Overloading by return type
I read few questions here on SO about this topic which seems yet confusing to me. I've just begun to learn C++ and I haven't studied templates yet or operator overloading and such.
Now is there a simple way to overload
class My {
public:
int get(int);
char get(int);
}
without templates or strange behavior? or should I just
class My {
public:
int get_int(int);
char get_char(int);
}
?
No there isn't. You can't overload methods based on return type.

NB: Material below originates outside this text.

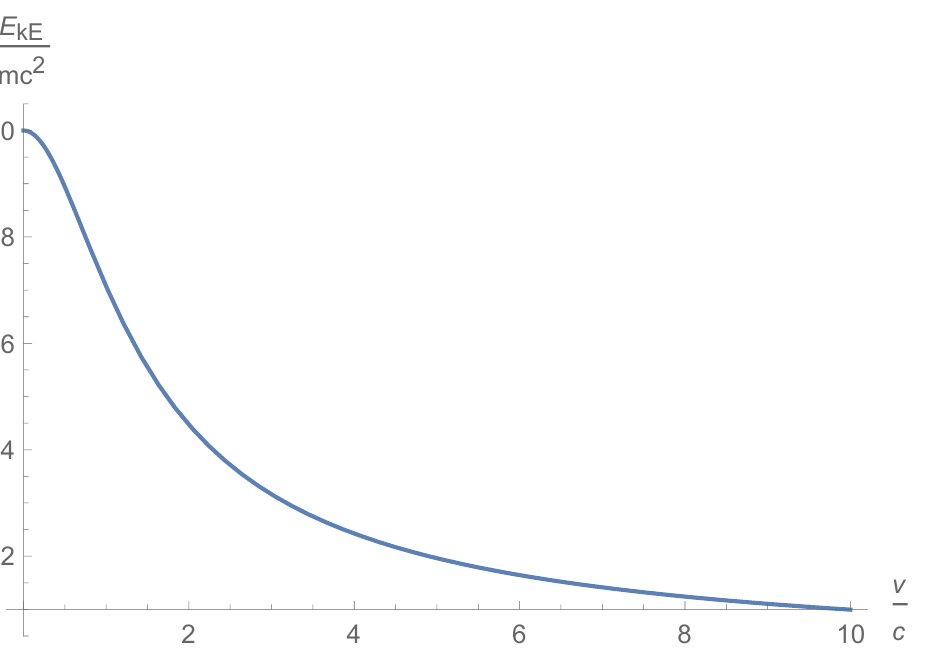
Figure 7. Kinetic energy for Euclidean particles, the correct expression (blue) is compared with the classical approximation (orange).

Overload resolution takes into account the function signature. A function signature is made up of:
- function name
- cv-qualifiers
- parameter types
And here's the quote:
1.3.11 signature
the information about a function that participates in overload resolution (13.3): its parameter-type-list (8.3.5) and, if the function is a class member, the cv-qualifiers (if any) on the function itself and the class in which the member function is declared. [...]
Options:
1) change the method name:
class My {
public:
int getInt(int);
char getChar(int);
};
2) out parameter:
class My {
public:
void get(int, int&);
void get(int, char&);
}
3) templates... overkill in this case.
It's possible, but I'm not sure that it's a technique I'd recommend for
beginners. As in other cases, when you want the choice of functions to
depend on how the return value is used, you use a proxy; first define
functions like getChar
and getInt
, then a generic get()
which
returns a Proxy like this:
class Proxy
{
My const* myOwner;
public:
Proxy( My const* owner ) : myOwner( owner ) {}
operator int() const
{
return myOwner->getInt();
}
operator char() const
{
return myOwner->getChar();
}
};
Extend it to as many types as you need.
No, you can't overload by return type; only by parameter types, and const/volatile qualifiers.
One alternative would be to "return" using a reference argument:
void get(int, int&);
void get(int, char&);
although I would probably either use a template, or differently-named functions like your second example.